**To do:**
Each line below from the one containing "X147628642Y-105320486D03*" through the one containing "X147628642Y-72868286D03*" should be output exactly as it stands, and no other line should appear.

**Working data:**
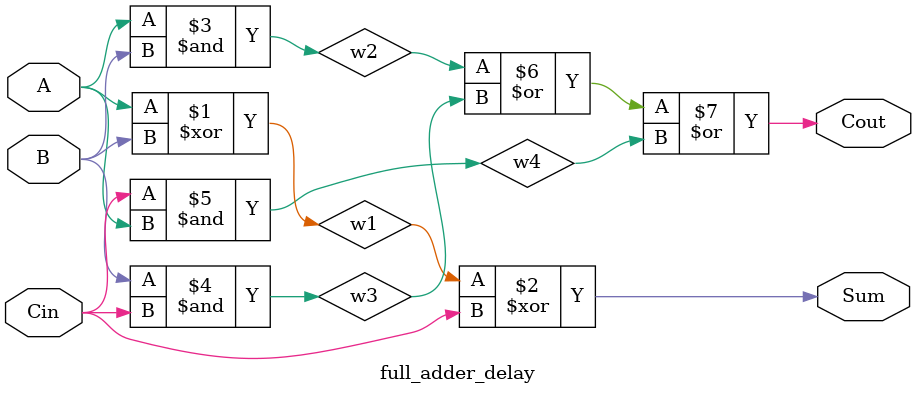
<source format=v>
/*--  *******************************************************
--  Computer Architecture Course, Laboratory Sources 
--  Amirkabir University of Technology (Tehran Polytechnic)
--  Department of Computer Engineering (CE-AUT)
--  https://ce[dot]aut[dot]ac[dot]ir
--  *******************************************************
--  All Rights reserved (C) 2019-2020
--  *******************************************************
--  Student ID  : 
--  Student Name: 
--  Student Mail: 
--  *******************************************************
--  Additional Comments:
--
--*/

/*-----------------------------------------------------------
---  Module Name: Full Adder Gate Level
---  Description: Lab 07 Part 1
-----------------------------------------------------------*/
`timescale 1 ns/1 ns

module full_adder_delay (
	input A ,
	input B ,
	input Cin ,
	output Sum ,
	output Cout
);
 wire w1,w2,w3,w4;
  xor #10 x1(w1,A,B);
  xor #10 x2(Sum,w1,Cin);
  and #5 a1(w2,A,B);
  and #5 a2(w3,B,Cin);
  and #5 a3(w4,Cin,A);
  or  #5 o1(Cout,w2,w3,w4); 
  endmodule

</source>
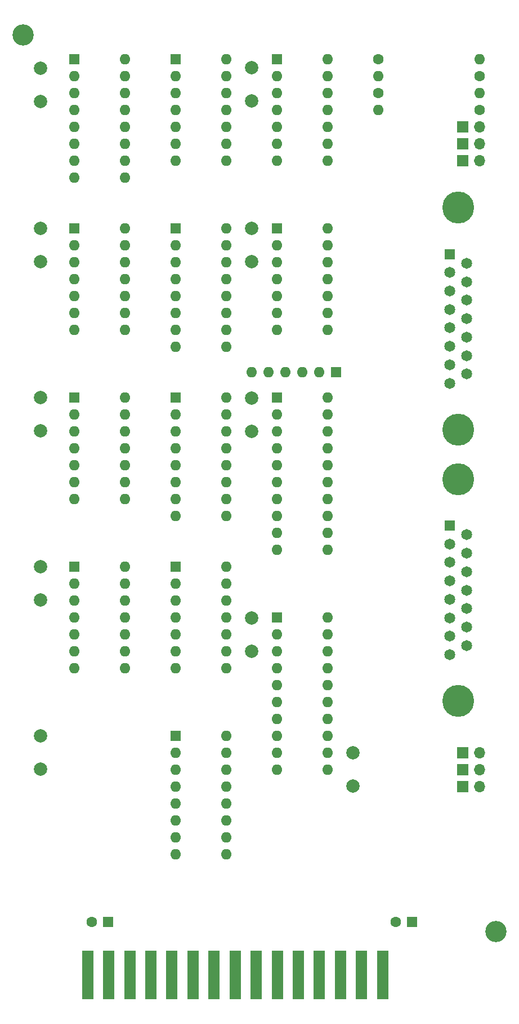
<source format=gts>
%TF.GenerationSoftware,KiCad,Pcbnew,(6.0.0)*%
%TF.CreationDate,2022-03-14T15:32:50-04:00*%
%TF.ProjectId,Northstar PIO,4e6f7274-6873-4746-9172-2050494f2e6b,rev?*%
%TF.SameCoordinates,Original*%
%TF.FileFunction,Soldermask,Top*%
%TF.FilePolarity,Negative*%
%FSLAX46Y46*%
G04 Gerber Fmt 4.6, Leading zero omitted, Abs format (unit mm)*
G04 Created by KiCad (PCBNEW (6.0.0)) date 2022-03-14 15:32:50*
%MOMM*%
%LPD*%
G01*
G04 APERTURE LIST*
%ADD10R,1.650000X1.650000*%
%ADD11C,1.650000*%
%ADD12C,4.800000*%
%ADD13C,3.200000*%
%ADD14R,1.600000X1.600000*%
%ADD15O,1.600000X1.600000*%
%ADD16C,2.000000*%
%ADD17R,1.700000X1.700000*%
%ADD18O,1.700000X1.700000*%
%ADD19R,1.700000X7.400000*%
%ADD20C,1.600000*%
G04 APERTURE END LIST*
D10*
%TO.C,P1*%
X145088642Y-103935486D03*
D11*
X145088642Y-106705486D03*
X145088642Y-109475486D03*
X145088642Y-112245486D03*
X145088642Y-115015486D03*
X145088642Y-117785486D03*
X145088642Y-120555486D03*
X145088642Y-123325486D03*
X147628642Y-105320486D03*
X147628642Y-108090486D03*
X147628642Y-110860486D03*
X147628642Y-113630486D03*
X147628642Y-116400486D03*
X147628642Y-119170486D03*
X147628642Y-121940486D03*
D12*
X146358642Y-96970486D03*
X146358642Y-130290486D03*
%TD*%
D10*
%TO.C,P2*%
X145088642Y-63173286D03*
D11*
X145088642Y-65943286D03*
X145088642Y-68713286D03*
X145088642Y-71483286D03*
X145088642Y-74253286D03*
X145088642Y-77023286D03*
X145088642Y-79793286D03*
X145088642Y-82563286D03*
X147628642Y-64558286D03*
X147628642Y-67328286D03*
X147628642Y-70098286D03*
X147628642Y-72868286D03*
X147628642Y-75638286D03*
X147628642Y-78408286D03*
X147628642Y-81178286D03*
D12*
X146358642Y-56208286D03*
X146358642Y-89528286D03*
%TD*%
D13*
%TO.C,REF\u002A\u002A*%
X152015373Y-164865486D03*
%TD*%
D14*
%TO.C,U2C1*%
X103875373Y-84735486D03*
D15*
X103875373Y-87275486D03*
X103875373Y-89815486D03*
X103875373Y-92355486D03*
X103875373Y-94895486D03*
X103875373Y-97435486D03*
X103875373Y-99975486D03*
X103875373Y-102515486D03*
X111495373Y-102515486D03*
X111495373Y-99975486D03*
X111495373Y-97435486D03*
X111495373Y-94895486D03*
X111495373Y-92355486D03*
X111495373Y-89815486D03*
X111495373Y-87275486D03*
X111495373Y-84735486D03*
%TD*%
D14*
%TO.C,U3D1*%
X119115373Y-117755486D03*
D15*
X119115373Y-120295486D03*
X119115373Y-122835486D03*
X119115373Y-125375486D03*
X119115373Y-127915486D03*
X119115373Y-130455486D03*
X119115373Y-132995486D03*
X119115373Y-135535486D03*
X119115373Y-138075486D03*
X119115373Y-140615486D03*
X126735373Y-140615486D03*
X126735373Y-138075486D03*
X126735373Y-135535486D03*
X126735373Y-132995486D03*
X126735373Y-130455486D03*
X126735373Y-127915486D03*
X126735373Y-125375486D03*
X126735373Y-122835486D03*
X126735373Y-120295486D03*
X126735373Y-117755486D03*
%TD*%
D14*
%TO.C,U1D1*%
X88635373Y-110135486D03*
D15*
X88635373Y-112675486D03*
X88635373Y-115215486D03*
X88635373Y-117755486D03*
X88635373Y-120295486D03*
X88635373Y-122835486D03*
X88635373Y-125375486D03*
X96255373Y-125375486D03*
X96255373Y-122835486D03*
X96255373Y-120295486D03*
X96255373Y-117755486D03*
X96255373Y-115215486D03*
X96255373Y-112675486D03*
X96255373Y-110135486D03*
%TD*%
D14*
%TO.C,U3C1*%
X119115373Y-84735486D03*
D15*
X119115373Y-87275486D03*
X119115373Y-89815486D03*
X119115373Y-92355486D03*
X119115373Y-94895486D03*
X119115373Y-97435486D03*
X119115373Y-99975486D03*
X119115373Y-102515486D03*
X119115373Y-105055486D03*
X119115373Y-107595486D03*
X126735373Y-107595486D03*
X126735373Y-105055486D03*
X126735373Y-102515486D03*
X126735373Y-99975486D03*
X126735373Y-97435486D03*
X126735373Y-94895486D03*
X126735373Y-92355486D03*
X126735373Y-89815486D03*
X126735373Y-87275486D03*
X126735373Y-84735486D03*
%TD*%
D14*
%TO.C,U2A1*%
X103875373Y-33935486D03*
D15*
X103875373Y-36475486D03*
X103875373Y-39015486D03*
X103875373Y-41555486D03*
X103875373Y-44095486D03*
X103875373Y-46635486D03*
X103875373Y-49175486D03*
X111495373Y-49175486D03*
X111495373Y-46635486D03*
X111495373Y-44095486D03*
X111495373Y-41555486D03*
X111495373Y-39015486D03*
X111495373Y-36475486D03*
X111495373Y-33935486D03*
%TD*%
D16*
%TO.C,C11*%
X83555373Y-135535486D03*
X83555373Y-140535486D03*
%TD*%
D17*
%TO.C,J4*%
X147055373Y-138075486D03*
D18*
X149595373Y-138075486D03*
%TD*%
D16*
%TO.C,C10*%
X115305373Y-117795486D03*
X115305373Y-122795486D03*
%TD*%
D13*
%TO.C,REF\u002A\u002A*%
X80885373Y-30255486D03*
%TD*%
D16*
%TO.C,C4*%
X115305373Y-35205486D03*
X115305373Y-40205486D03*
%TD*%
%TO.C,C6*%
X115305373Y-59335486D03*
X115305373Y-64335486D03*
%TD*%
D14*
%TO.C,U2B1*%
X103875373Y-59335486D03*
D15*
X103875373Y-61875486D03*
X103875373Y-64415486D03*
X103875373Y-66955486D03*
X103875373Y-69495486D03*
X103875373Y-72035486D03*
X103875373Y-74575486D03*
X103875373Y-77115486D03*
X111495373Y-77115486D03*
X111495373Y-74575486D03*
X111495373Y-72035486D03*
X111495373Y-69495486D03*
X111495373Y-66955486D03*
X111495373Y-64415486D03*
X111495373Y-61875486D03*
X111495373Y-59335486D03*
%TD*%
D14*
%TO.C,U3A1*%
X119115373Y-33935486D03*
D15*
X119115373Y-36475486D03*
X119115373Y-39015486D03*
X119115373Y-41555486D03*
X119115373Y-44095486D03*
X119115373Y-46635486D03*
X119115373Y-49175486D03*
X126735373Y-49175486D03*
X126735373Y-46635486D03*
X126735373Y-44095486D03*
X126735373Y-41555486D03*
X126735373Y-39015486D03*
X126735373Y-36475486D03*
X126735373Y-33935486D03*
%TD*%
D14*
%TO.C,J1A1*%
X88635373Y-33935486D03*
D15*
X88635373Y-36475486D03*
X88635373Y-39015486D03*
X88635373Y-41555486D03*
X88635373Y-44095486D03*
X88635373Y-46635486D03*
X88635373Y-49175486D03*
X88635373Y-51715486D03*
X96255373Y-51715486D03*
X96255373Y-49175486D03*
X96255373Y-46635486D03*
X96255373Y-44095486D03*
X96255373Y-41555486D03*
X96255373Y-39015486D03*
X96255373Y-36475486D03*
X96255373Y-33935486D03*
%TD*%
D14*
%TO.C,RN1*%
X128005373Y-80925486D03*
D15*
X125465373Y-80925486D03*
X122925373Y-80925486D03*
X120385373Y-80925486D03*
X117845373Y-80925486D03*
X115305373Y-80925486D03*
%TD*%
D16*
%TO.C,C8*%
X115305373Y-84775486D03*
X115305373Y-89775486D03*
%TD*%
D19*
%TO.C,J7*%
X134969773Y-171415486D03*
X131800973Y-171415486D03*
X128632073Y-171415486D03*
X125463173Y-171415486D03*
X122294273Y-171415486D03*
X119125373Y-171415486D03*
X115956473Y-171415486D03*
X112787573Y-171415486D03*
X109618673Y-171415486D03*
X106449773Y-171415486D03*
X103280973Y-171415486D03*
X100112073Y-171415486D03*
X96943153Y-171415486D03*
X93774263Y-171415486D03*
X90605373Y-171415486D03*
X90605373Y-171415486D03*
%TD*%
D16*
%TO.C,C3*%
X83555373Y-35245486D03*
X83555373Y-40245486D03*
%TD*%
%TO.C,C7*%
X83555373Y-84735486D03*
X83555373Y-89735486D03*
%TD*%
%TO.C,C12*%
X130545373Y-138075486D03*
X130545373Y-143075486D03*
%TD*%
D20*
%TO.C,R4*%
X149595373Y-41555486D03*
D15*
X134355373Y-41555486D03*
%TD*%
D20*
%TO.C,R2*%
X149595373Y-36475486D03*
D15*
X134355373Y-36475486D03*
%TD*%
D17*
%TO.C,J5*%
X147055373Y-140615486D03*
D18*
X149595373Y-140615486D03*
%TD*%
D14*
%TO.C,U2D1*%
X103875373Y-110135486D03*
D15*
X103875373Y-112675486D03*
X103875373Y-115215486D03*
X103875373Y-117755486D03*
X103875373Y-120295486D03*
X103875373Y-122835486D03*
X103875373Y-125375486D03*
X111495373Y-125375486D03*
X111495373Y-122835486D03*
X111495373Y-120295486D03*
X111495373Y-117755486D03*
X111495373Y-115215486D03*
X111495373Y-112675486D03*
X111495373Y-110135486D03*
%TD*%
D16*
%TO.C,C9*%
X83555373Y-110135486D03*
X83555373Y-115135486D03*
%TD*%
D20*
%TO.C,R3*%
X134355373Y-39015486D03*
D15*
X149595373Y-39015486D03*
%TD*%
D14*
%TO.C,U1B1*%
X88635373Y-59335486D03*
D15*
X88635373Y-61875486D03*
X88635373Y-64415486D03*
X88635373Y-66955486D03*
X88635373Y-69495486D03*
X88635373Y-72035486D03*
X88635373Y-74575486D03*
X96255373Y-74575486D03*
X96255373Y-72035486D03*
X96255373Y-69495486D03*
X96255373Y-66955486D03*
X96255373Y-64415486D03*
X96255373Y-61875486D03*
X96255373Y-59335486D03*
%TD*%
D14*
%TO.C,U1C1*%
X88635373Y-84735486D03*
D15*
X88635373Y-87275486D03*
X88635373Y-89815486D03*
X88635373Y-92355486D03*
X88635373Y-94895486D03*
X88635373Y-97435486D03*
X88635373Y-99975486D03*
X96255373Y-99975486D03*
X96255373Y-97435486D03*
X96255373Y-94895486D03*
X96255373Y-92355486D03*
X96255373Y-89815486D03*
X96255373Y-87275486D03*
X96255373Y-84735486D03*
%TD*%
D14*
%TO.C,U2E1*%
X103875373Y-135535486D03*
D15*
X103875373Y-138075486D03*
X103875373Y-140615486D03*
X103875373Y-143155486D03*
X103875373Y-145695486D03*
X103875373Y-148235486D03*
X103875373Y-150775486D03*
X103875373Y-153315486D03*
X111495373Y-153315486D03*
X111495373Y-150775486D03*
X111495373Y-148235486D03*
X111495373Y-145695486D03*
X111495373Y-143155486D03*
X111495373Y-140615486D03*
X111495373Y-138075486D03*
X111495373Y-135535486D03*
%TD*%
D16*
%TO.C,C5*%
X83555373Y-59335486D03*
X83555373Y-64335486D03*
%TD*%
D17*
%TO.C,J2*%
X147055373Y-46635486D03*
D18*
X149595373Y-46635486D03*
%TD*%
D14*
%TO.C,C2*%
X93715373Y-163475486D03*
D20*
X91215373Y-163475486D03*
%TD*%
D17*
%TO.C,J3*%
X147055373Y-49175486D03*
D18*
X149595373Y-49175486D03*
%TD*%
D14*
%TO.C,U3B1*%
X119115373Y-59335486D03*
D15*
X119115373Y-61875486D03*
X119115373Y-64415486D03*
X119115373Y-66955486D03*
X119115373Y-69495486D03*
X119115373Y-72035486D03*
X119115373Y-74575486D03*
X126735373Y-74575486D03*
X126735373Y-72035486D03*
X126735373Y-69495486D03*
X126735373Y-66955486D03*
X126735373Y-64415486D03*
X126735373Y-61875486D03*
X126735373Y-59335486D03*
%TD*%
D20*
%TO.C,R1*%
X134355373Y-33935486D03*
D15*
X149595373Y-33935486D03*
%TD*%
D14*
%TO.C,C1*%
X139435373Y-163475486D03*
D20*
X136935373Y-163475486D03*
%TD*%
D17*
%TO.C,J6*%
X147055373Y-143155486D03*
D18*
X149595373Y-143155486D03*
%TD*%
D17*
%TO.C,J1*%
X147055373Y-44095486D03*
D18*
X149595373Y-44095486D03*
%TD*%
M02*

</source>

**Solution for this problem:**
X147628642Y-105320486D03*
X147628642Y-108090486D03*
X147628642Y-110860486D03*
X147628642Y-113630486D03*
X147628642Y-116400486D03*
X147628642Y-119170486D03*
X147628642Y-121940486D03*
D12*
X146358642Y-96970486D03*
X146358642Y-130290486D03*
%TD*%
D10*
%TO.C,P2*%
X145088642Y-63173286D03*
D11*
X145088642Y-65943286D03*
X145088642Y-68713286D03*
X145088642Y-71483286D03*
X145088642Y-74253286D03*
X145088642Y-77023286D03*
X145088642Y-79793286D03*
X145088642Y-82563286D03*
X147628642Y-64558286D03*
X147628642Y-67328286D03*
X147628642Y-70098286D03*
X147628642Y-72868286D03*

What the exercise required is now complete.